Task objective - Please restate word for word only the lines that start at the one containing "roll_deg: -2.1" and continue to the final line of the material.
*** Opening of Records ***
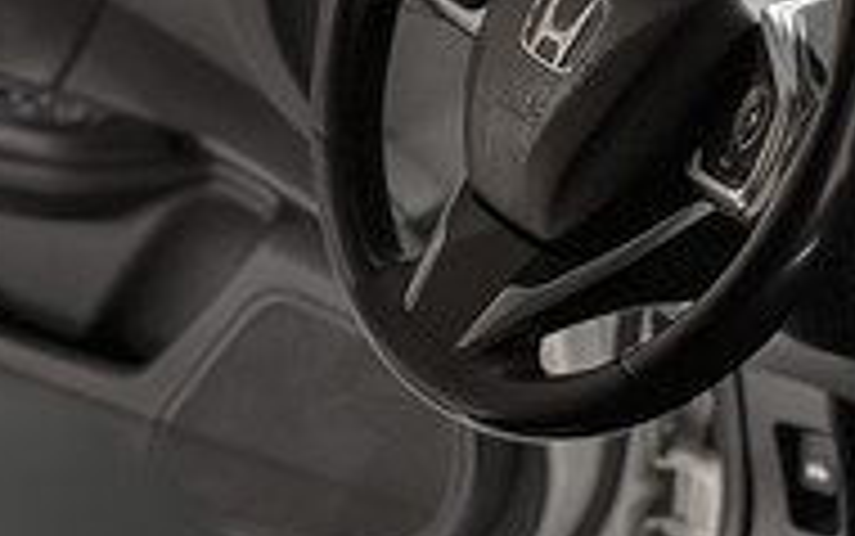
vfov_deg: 9.8
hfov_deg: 15.4
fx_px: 3124
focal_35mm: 134
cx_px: 734
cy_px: 178
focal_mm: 6.86
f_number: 1.8
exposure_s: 1/30
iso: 800
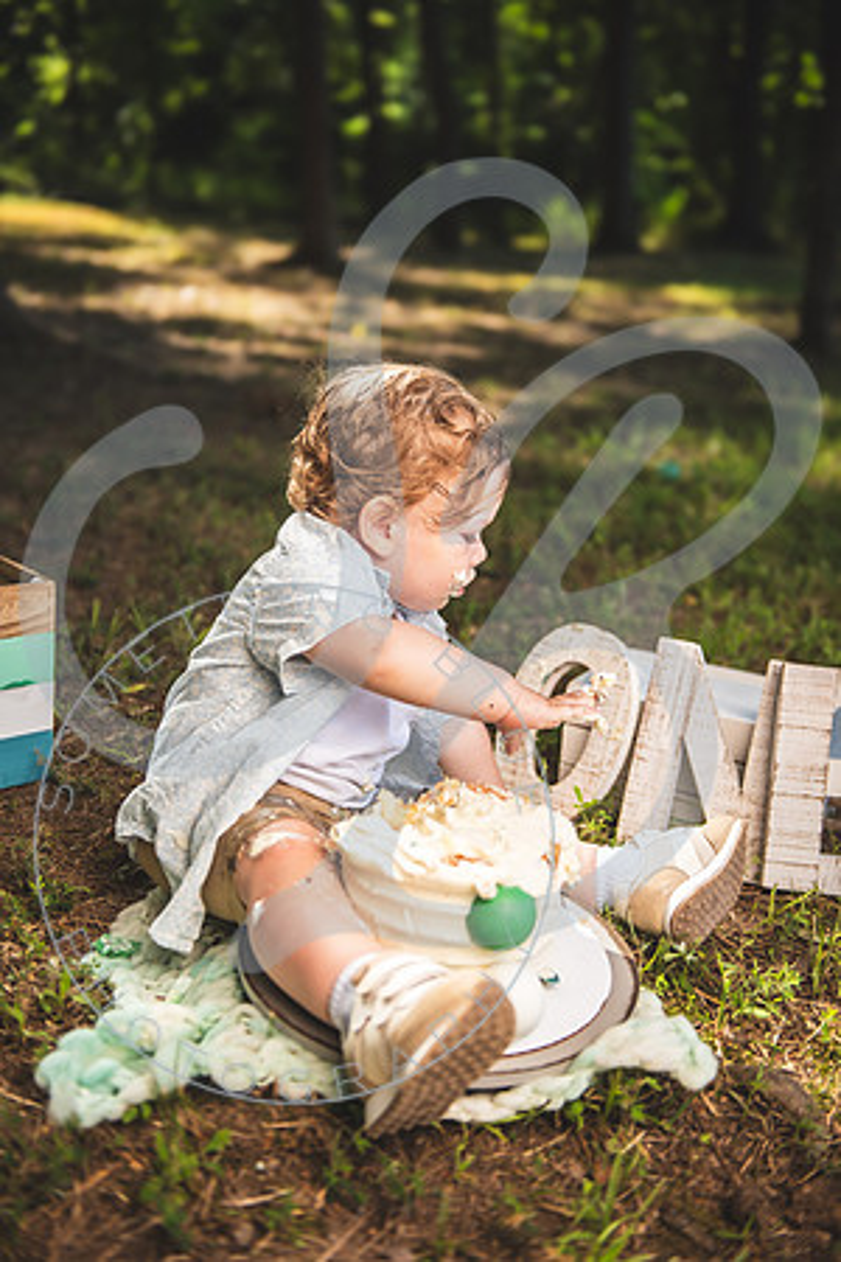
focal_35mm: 40
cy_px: 631
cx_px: 420
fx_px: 1402
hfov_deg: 33.4
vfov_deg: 48.5
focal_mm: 40
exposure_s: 1/800
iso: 100
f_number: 2.8
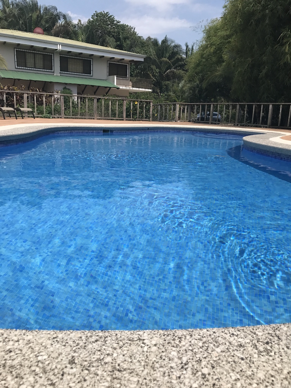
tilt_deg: -13.8
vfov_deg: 63.4
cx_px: 146
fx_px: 314
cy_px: 194
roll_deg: -2.1
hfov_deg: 49.7
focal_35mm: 28
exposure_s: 1/4167
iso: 20
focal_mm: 3.99
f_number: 1.8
*** Close of Records ***
Exercise result -
roll_deg: -2.1
hfov_deg: 49.7
focal_35mm: 28
exposure_s: 1/4167
iso: 20
focal_mm: 3.99
f_number: 1.8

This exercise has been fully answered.